Five months after the Panama Papers exposed the offshore dealings of government leaders and influential people, a new leak of 1.3 million files has revealed the names of individuals associated with companies registered in the Bahamas, a notorious tax haven.
The files – received by the German newspaper Süddeutsche Zeitung and shared with the Washington-based International Consortium of Investigative Journalists (ICIJ) – contains the names of politicians and other individuals linked to more than 175,000 Bahamian companies, trusts, and foundations registered in the Bahamas between 1990 and 2016.
Among the individual names in the publicly searchable database are politicians, entrepreneurs, financiers and fraudsters, all of whom have taken advantage of the Bahamas' unique positioning as a global tax haven.
The benefits of having a registered address in the Bahamas are plentiful, including the absence of taxes on company profits, capital gains, income and inheritance. Anonymity also plays a role – because although the Bahamas claims to be a transparent jurisdiction with a public register of companies, information shared from the government is limited, the Guardian reported.

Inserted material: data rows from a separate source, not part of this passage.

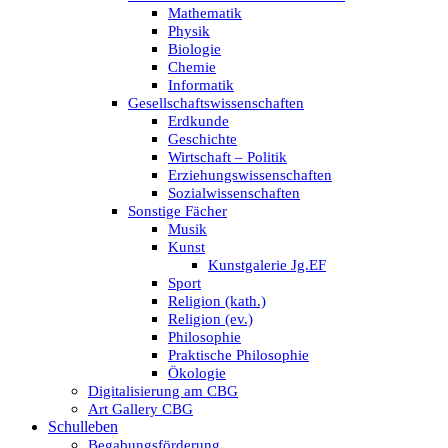
Mathematik
Physik
Biologie
Chemie
Informatik
Gesellschaftswissenschaften
Erdkunde
Geschichte
Wirtschaft – Politik
Erziehungswissenschaften
Sozialwissenschaften
Sonstige Fächer
Musik
Kunst
Kunstgalerie Jg.EF
Sport
Religion (kath.)
Religion (ev.)
Philosophie
Praktische Philosophie
Ökologie
Digitalisierung am CBG
Art Gallery CBG
Schulleben
Begabungsförderung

Former EU commissioner exposed
Perhaps the most ironic name on the list is former European Commissioner Neelie Kroes, whose previous job required her to hound big corporations and inform them they couldn't run away from EU rules.
However, the documents revealed that Kroes was listed as a director of an offshore company in the Bahamas from 2000 to 2009. That role was never disclosed by Kroes. Such a role is a violation of the commissioners' code of conduct, which forbids commissioners from holding outside directorships during their tenure.
Speaking through her lawyer following the leak, Kroes said she should have declared the directorship and “will inform the president of the European commission of this oversight and will take full responsibility for it,” the Guardian reported.
However, Kroes' attorney stressed that she believed the company had been liquidated in 2002, before her appointment as commissioner. Kroes claims she was not paid for the role and did not hold shares in the company. She stressed that the company never became operational and there had been no board meetings.
British Home Secretary Amber Rudd was also included in the revelations, along with her involvement in a fund which saw a fellow director imprisoned for making misleading statements to investors.
The Bahamas files also confirm previous reports that former British Prime Minister David Cameron's father used the Caribbean country as a base for his Blairmore investment fund, which in turn avoided tax for three decades.
Former Mongolian Prime Minister Sukhbaatar Batbold was also included, back when he was the director of a Mongolian goldmining company which used the Bahamas as an offshore address.
In addition, German property developer Cem Kinay was also listed. Kinay is wanted by Interpol for bribery, and is accused of making a potentially corrupt payment to Michael Misick, the former premier of the Turks and Caicos Islands.
Three of Canada's biggest banks were also on the list. According to the leak, RBC registered 847 companies between 1990 and May 2016, while CIBC registered 632 and Scotiabank registered 481.
Lack of transparency
The Bahamas has long been on the radar of tax officials and governments around the world. In June 2015, the European Union placed it, along with 30 other countries, on a list of un-cooperative tax havens.
In 2000, the Paris-based Organization for Economic Co-operation and Development (OECD) – the world's leading tax policy forum – placed the Caribbean nation on a blacklist of countries that aid tax dodging. It was removed from the list the following year, after it rushed through nine new laws.
However, the Bahamas was placed on the OECD's ‘gray list’ in 2009, a less severe category which “nonetheless signified nonconformity with international standards,” according to the ICIJ.
The Bahamas also emerged as a common thread in the US Department of Justice's crackdown on Swiss bank UBS. The department took criminal action against numerous US citizens with offshore dealings in the Bahamas between 2009 and 2014.
But money-laundering and tax probes in the Bahamas often hit a wall, as many directors listed on company files are simply “nominees” – front people or firms that disguise the real operators, according to the ICIJ.
And although Bahamian law requires the names of directors to be filed with the national registrar, those names are not always available online – and directors' names cannot be searched individually or without pre-existing knowledge of the Bahamian company's name. Thus, it is incredibly difficult to check whether a public official or corporate executive is linked to companies chartered in the Bahamas.
The government of the Bahamas told the ICIJ, however, that it “does not tolerate dirty money,” and that it “has in many areas been rated as ‘largely compliant’ with international standards.”